Dancing on the Edge began with a tracking shot from a different kind of fiction entirely, a top-hatted and caped figure advancing in front of the camera through dark London streets. From behind, this is a silhouette of mastery, moving with an assured steadiness. He looks a little predatory even. But Louis isn't the hunter, he's the hunted. "I need you to get me out of the country, Stanley," he says, once he's found the man he's looking for. Stanley appears to agree. "We need a plan, don't we, Louis... we can't have you being caught."
What Louis has done – or been accused of doing – is teasingly being withheld for later because Stephen Poliakoff turns back first of all to 18 months earlier, when Louis is still a struggling jazz musician, staving off the deportation of his American band with a string of short-term gigs, and Stanley is an ambitious young hack at The Music Express, on the lookout for the next big sound, and indifferent to the borderline between journalism and management.
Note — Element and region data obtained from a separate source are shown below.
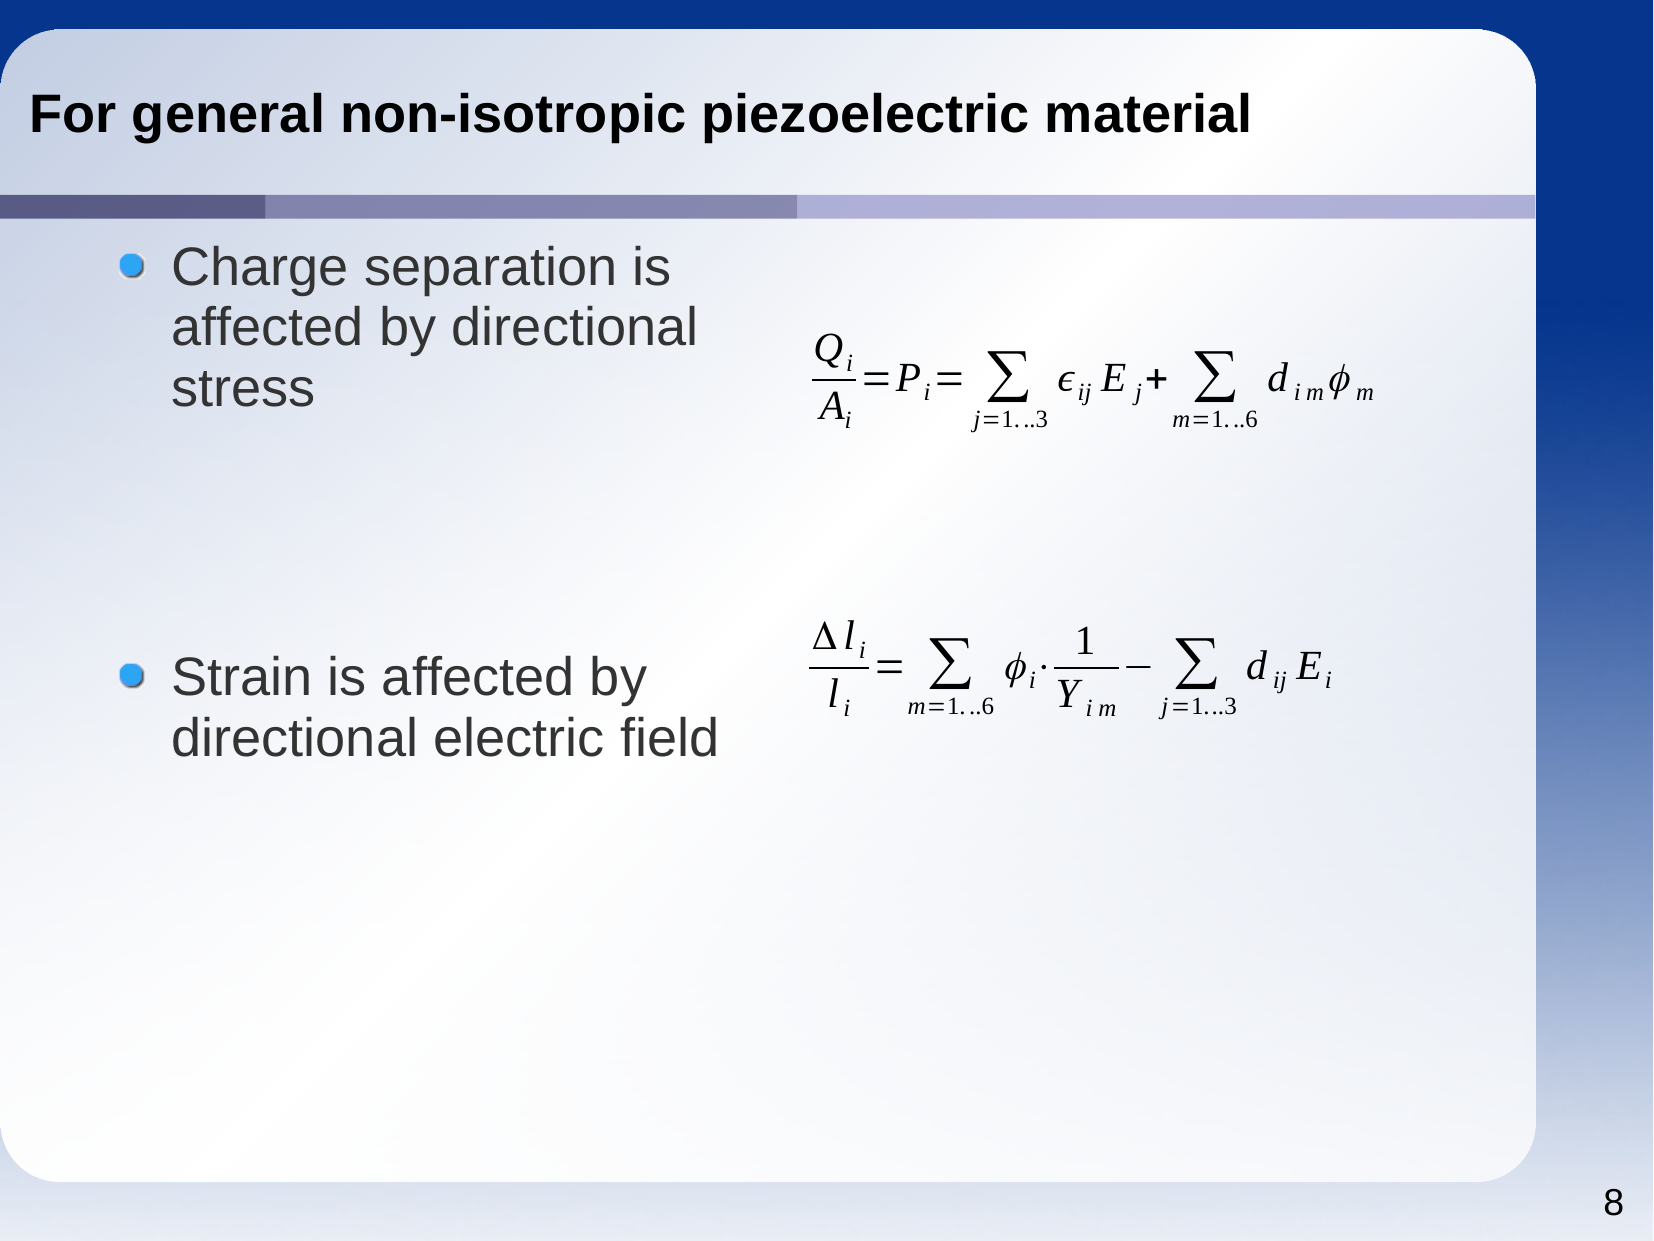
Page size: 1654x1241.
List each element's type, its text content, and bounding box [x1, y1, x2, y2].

picture [0, 0, 1654, 1241]
list Charge separation is affected by directional stress Strain is affected by directional electric field [29, 236, 750, 1152]
chart [800, 612, 1339, 722]
chart [804, 324, 1380, 434]
title For general non-isotropic piezoelectric material [29, 49, 1506, 178]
Do we like Stanley? Not entirely sure yet, to be honest. But he's the kind of person you stick to because he knows where the best parties are likely to be.
Poliakoff has turned back quite a lot in his recent drama and it's often been to this period – a lull between catastrophes during which it was possible to believe that another catastrophe would never come. But Poliakoff also likes the intersections between tectonic plates, places where the continents grind and slip one another, and the nightclubs of the Thirties are ideal for that. Among other things (a lot of them in fact), Dancing on the Edge is a drama about social wanderlust – poor people longing to get rich and rich people who suspect that poor people might actually be having a better time than they are.
Stanley arranges a residency at a London hotel for Louis and his band, an arrangement that begins unpromisingly. Both guests and management are dubious about the music, even more so about the black musicians. But after they've added some singers to the line-up they start to acquire influential fans. A junior royal drops in one night and signals his approval. And an impulsive American millionaire, Masterson (played by John Goodman), takes them up as a new toy. A substantial chunk of last night's opening episode was taken up with one of those slightly fantastical idylls that Poliakoff is fond of – an extended "picnic" on a private train, full of insinuation, sexual possibility and odd, suspended moments of beauty.
There's a lot to keep track of right now – what with racism, xenophobia, elite conspiracy and characters who are almost self-consciously enigmatic. But Chiwetel Ejiofor and Matthew Goode are excellent as Louis and Stanley, and it looks and sounds gorgeous. Possibly just a little too gorgeous in fact. Self-indulgence can actually be a good quality in a writer, since it allows him or her to get at things that a more strictly policed imagination might not. But it helps to have a stern editor as backstop, and Poliakoff's complete control here – as writer-director – means that some scenes have a glossy fashion-plate inertia to them, as if the drama has stopped in its tracks to admire just how marvellous it all looks. It may acquire a bit of needed briskness in tonight's hour-long episode, but this was easily seductive enough to make you want to check.
Being Eileen is a spin-off of Michael Wynne's Christmas drama Lapland, about a Merseyside family finding healing and reconciliation on a Christmas jolly. Now it's been more tightly focused on Sue Johnston's character, a widow wistfully hankering after some grander meaning in life. It's all right, I guess, if effortful implausibilities for comic effect aren't a deal-breaker for you. But I'm not quite sure why the spinning off was felt to be necessary.